L’esser stati scelti è il premio cui pagare il prezzo della fatica e della disponibilità, l’essenza del «prato verde». Poco devono contare le contraddizioni della vita quotidiana sull’astronave, dai tempi così densi alle tante pecche che la tecnologia del flusso teso porta con sé. Qualche portiera cade dal convogliatore? Basta scansarsi. Il robot della verniciatura s’inceppa? Basta sostituirlo con un umano. La linea di montaggio si blocca per qualche guasto? Basta poi aumentarne la velocità per recuperare il tempo perduto. Da quando l’astronave ha cominciato a sfornare automobili quasi tutti hanno accettato tutto, col retropensiero di dover essere grati alla Fiat per averli scelti.
Poi, improvvisamente, nella primavera del 2004, la Fiat inizia a «mettere in libertà» alcune squadre, poi altre, poi un po’ tutti. Sulle catene di montaggio arrivano le conseguenze degli scioperi fatti dai lavoratori lì attorno, quelli dell’indotto. Secondo un vecchio stile, l’azienda-madre scarica sui suoi dipendenti il blocco del just in time, il costo dei pezzi che non arrivano. Ma stavolta la reazione non è contro gli scioperanti, è contro l’azienda. Assemblea nel piazzale, confronto con quelli dell’indotto, blocco totale del lavoro in tutta l’astronave e nelle navicelle circostanti.

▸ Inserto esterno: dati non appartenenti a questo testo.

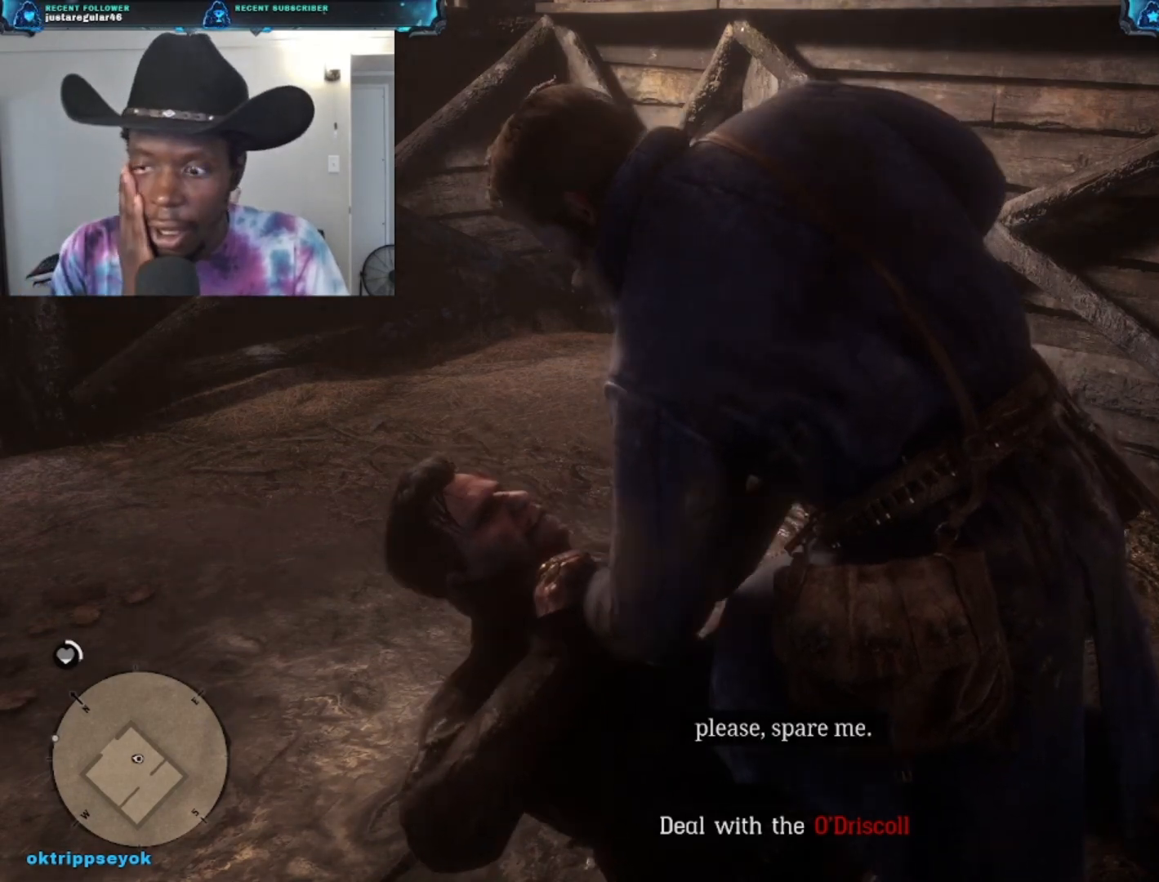
{"buttons": ["L2"], "left_stick": "center", "right_stick": "center", "events": []}
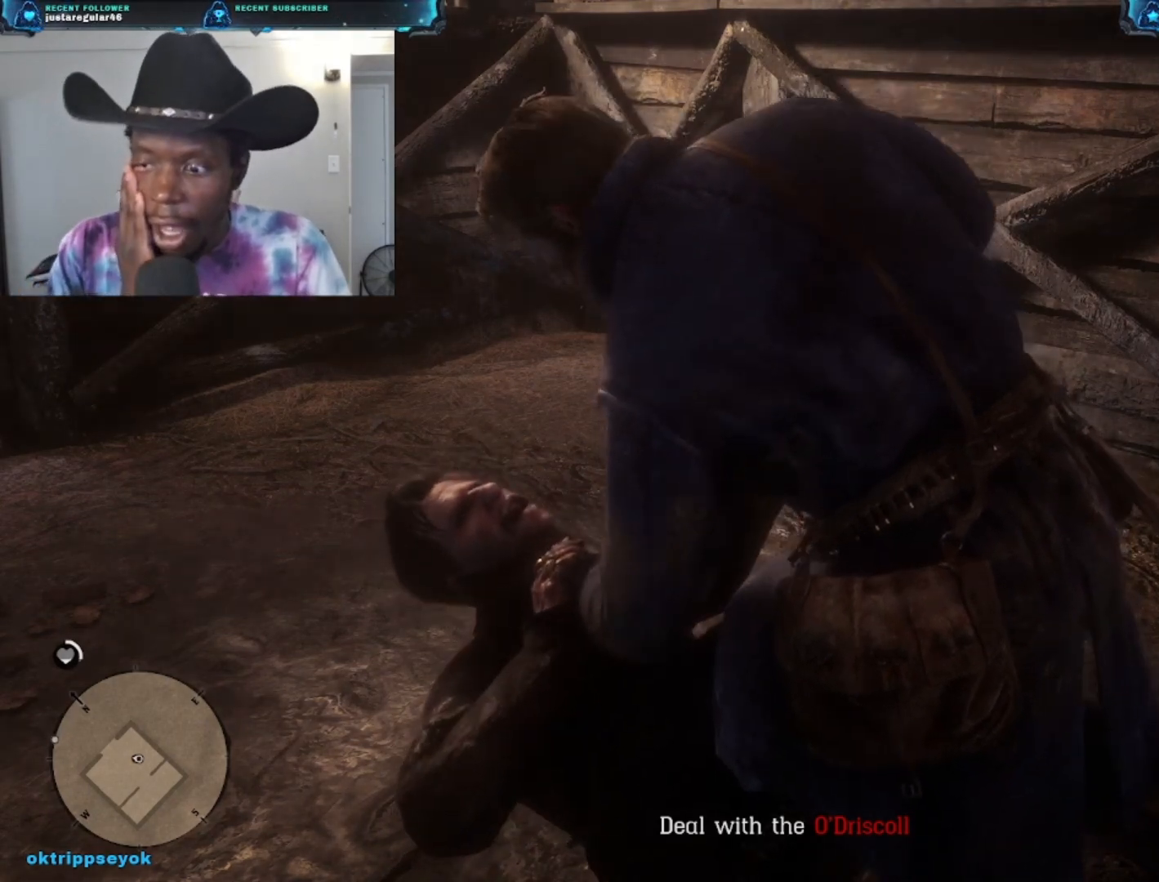
{"buttons": ["L2"], "left_stick": "center", "right_stick": "center", "events": []}
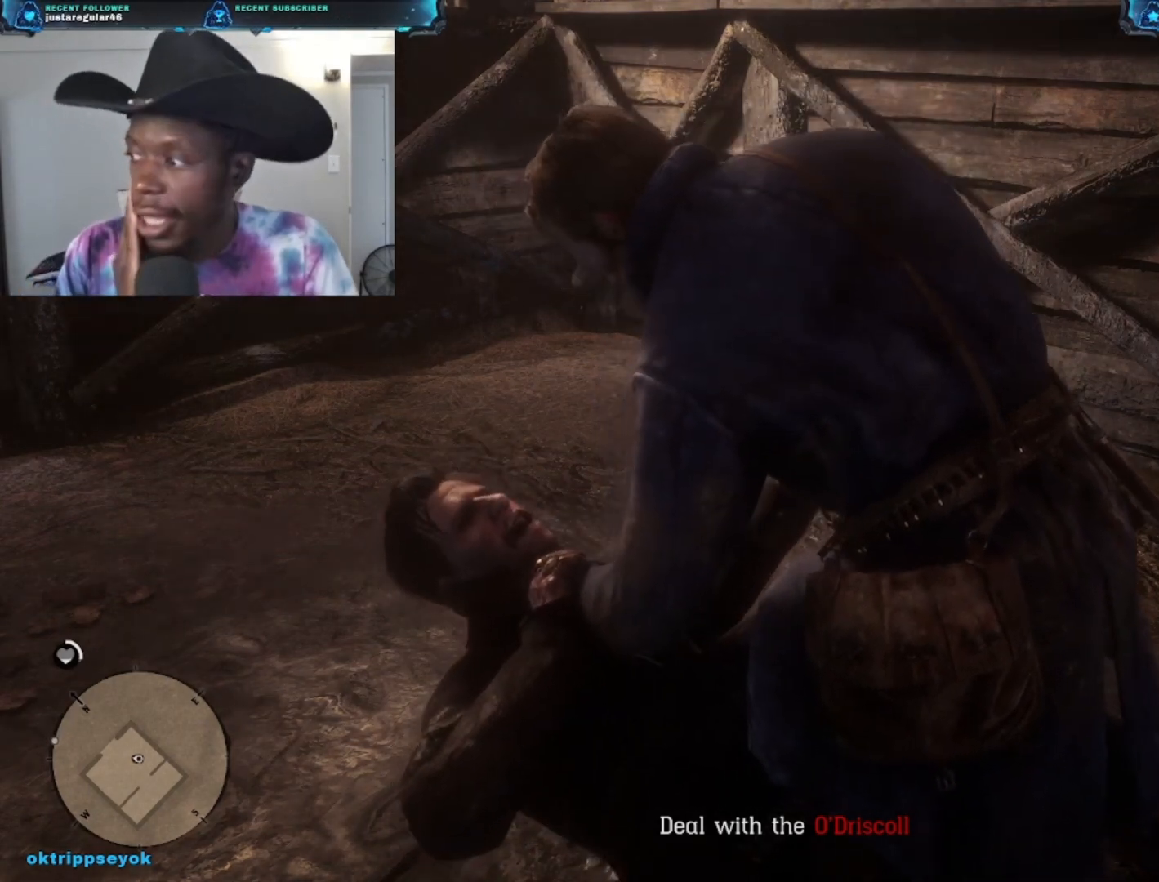
{"buttons": ["L2"], "left_stick": "center", "right_stick": "center", "events": []}
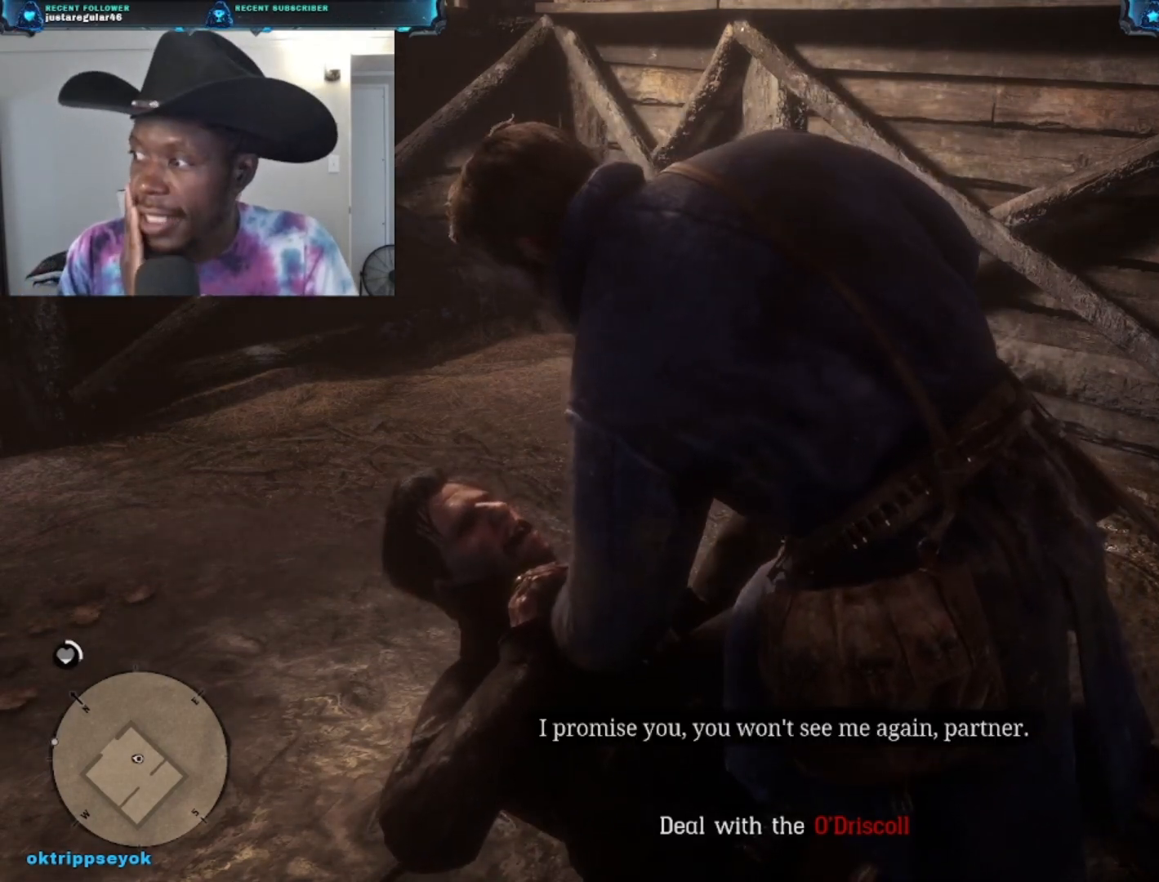
{"buttons": ["L2"], "left_stick": "center", "right_stick": "center", "events": []}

Come un fiume in piena contenuto per troppo tempo, straripa il racconto di un mondo e dei suoi dolori: «Siamo stanchi – spiegano gli ex alieni – di aspettare settimane o mesi per discutere nelle commissioni partecipative i problemi che viviamo ogni giorno sulle linee di montaggio. E, poi, non cambia nulla». Alle ragazze e ai ragazzi che vivono nell’astronave sembra una beffa quell’espressione «messa in libertà», la libertà usata dalla Fiat per lasciarli senza lavoro. Vorrebbero passare dalla condizione di sudditi a quella di cittadini, raccontano le loro storie, non ci stanno a essere considerati «integrati», pezzi dell’azienda e non si accontentano più di esibire – come vanta la Fiat – la tuta di lavoro nelle passeggiate in città: «E se non avessimo avuto il tempo per togliercela?». Soprattutto non ne possono più dei lunghi turni notturni, della flessibilità, del dover recuperare con la fatica qualunque inconveniente tecnico. E di essere «soli», di non poter mai affrontare le cose comuni in gruppo. Al massimo una prece individuale, sperando nel buon cuore del capo.
Dopo ventun giorni di sciopero a oltranza, blocco dei cancelli, manifestazioni, diciotto ingiunzioni di sgombero della magistratura, un paio di cariche della polizia, alla fine ce la fanno. Niente più doppio turno notturno, conquistati aumenti salariali e un ruolo contrattuale alle Rsu in fabbrica. Per Melfi è una liberazione, un vero 25 aprile.